GOAL OF THE EXERCISE >> The following data needs to be repeated exactly, with all images excluded.

THE DATA >>
[Start of section]
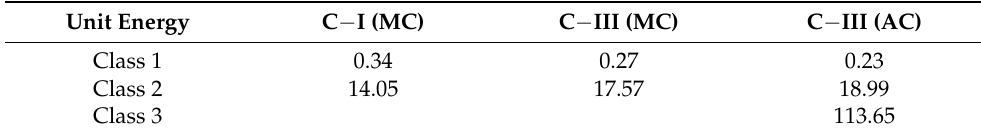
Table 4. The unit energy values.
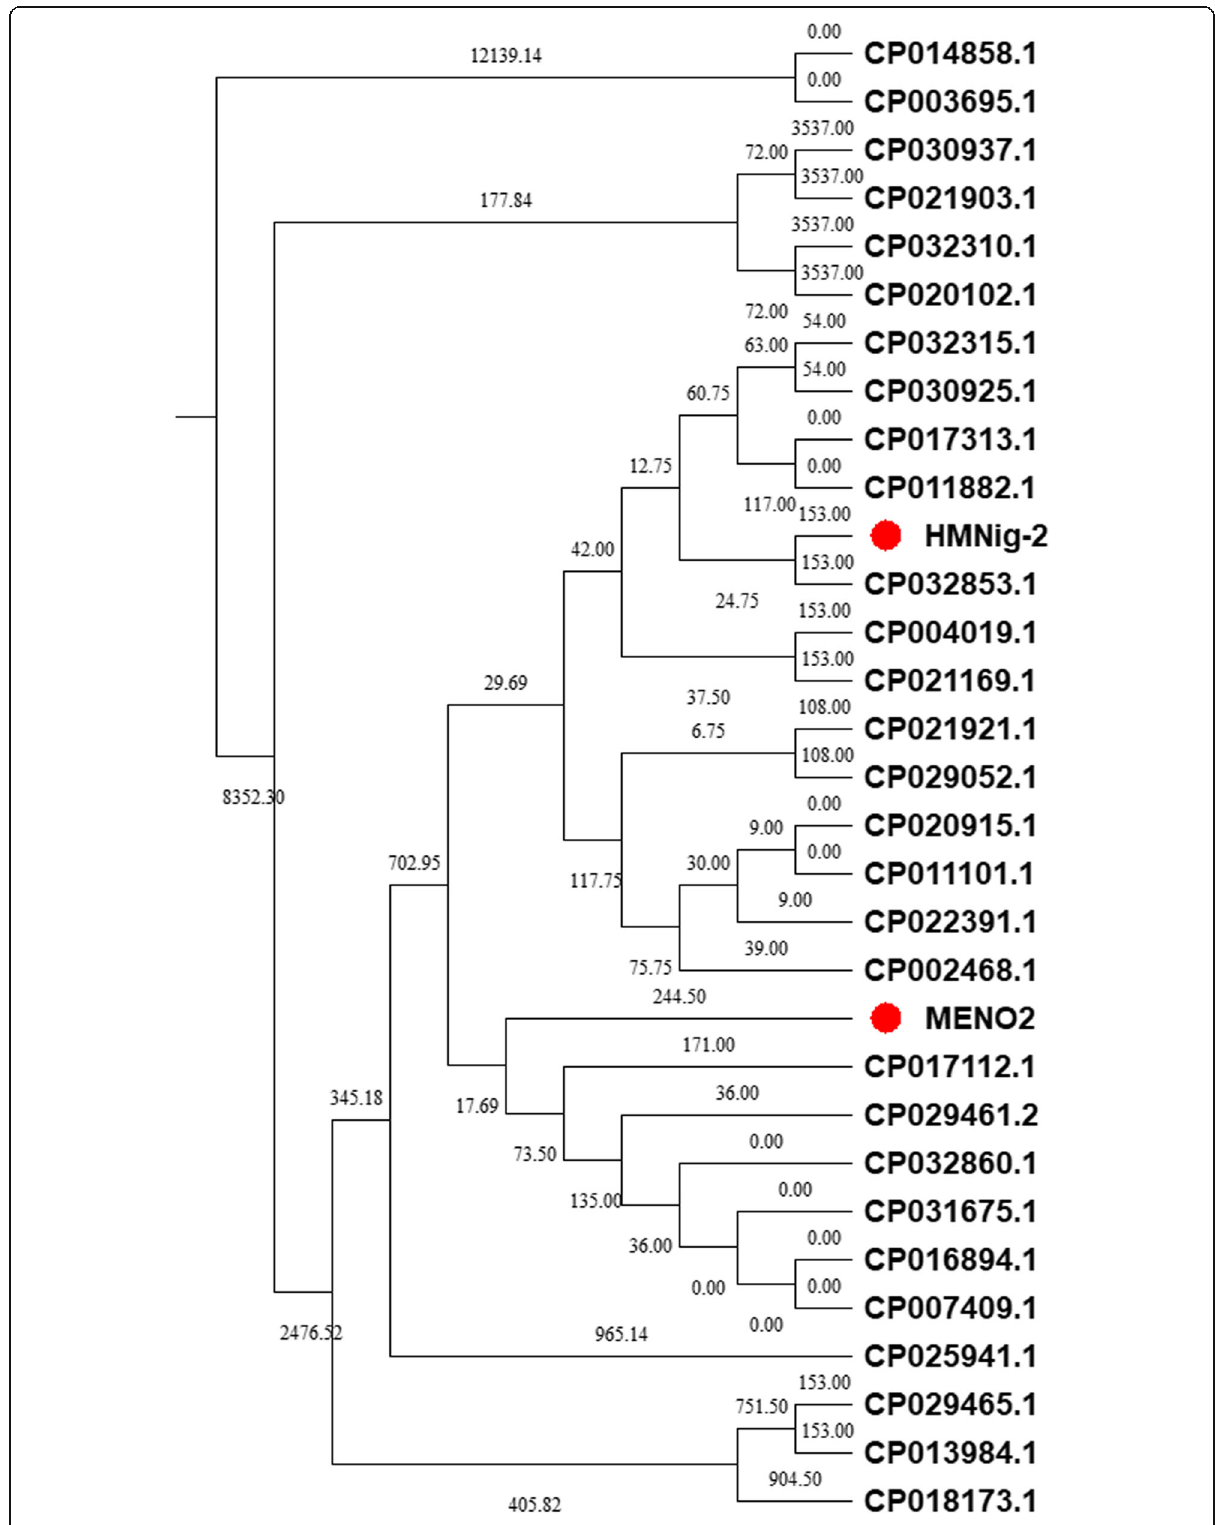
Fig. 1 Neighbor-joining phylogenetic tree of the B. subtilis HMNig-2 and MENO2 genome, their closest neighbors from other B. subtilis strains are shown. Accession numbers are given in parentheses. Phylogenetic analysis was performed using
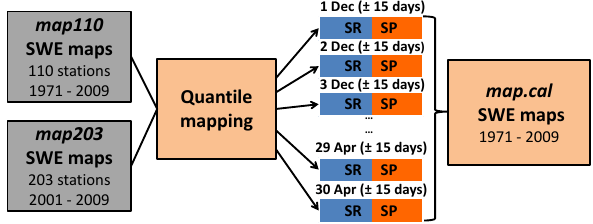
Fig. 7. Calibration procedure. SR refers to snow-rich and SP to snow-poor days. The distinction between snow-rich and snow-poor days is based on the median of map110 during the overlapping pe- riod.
[End of section]
EXPECTED OUTPUT >>
Table 4. The unit energy values.
Fig. 1 Neighbor-joining phylogenetic tree of the B. subtilis HMNig-2 and MENO2 genome, their closest neighbors from other B. subtilis strains are shown. Accession numbers are given in parentheses. Phylogenetic analysis was performed using
Fig. 7. Calibration procedure. SR refers to snow-rich and SP to snow-poor days. The distinction between snow-rich and snow-poor days is based on the median of map110 during the overlapping pe- riod.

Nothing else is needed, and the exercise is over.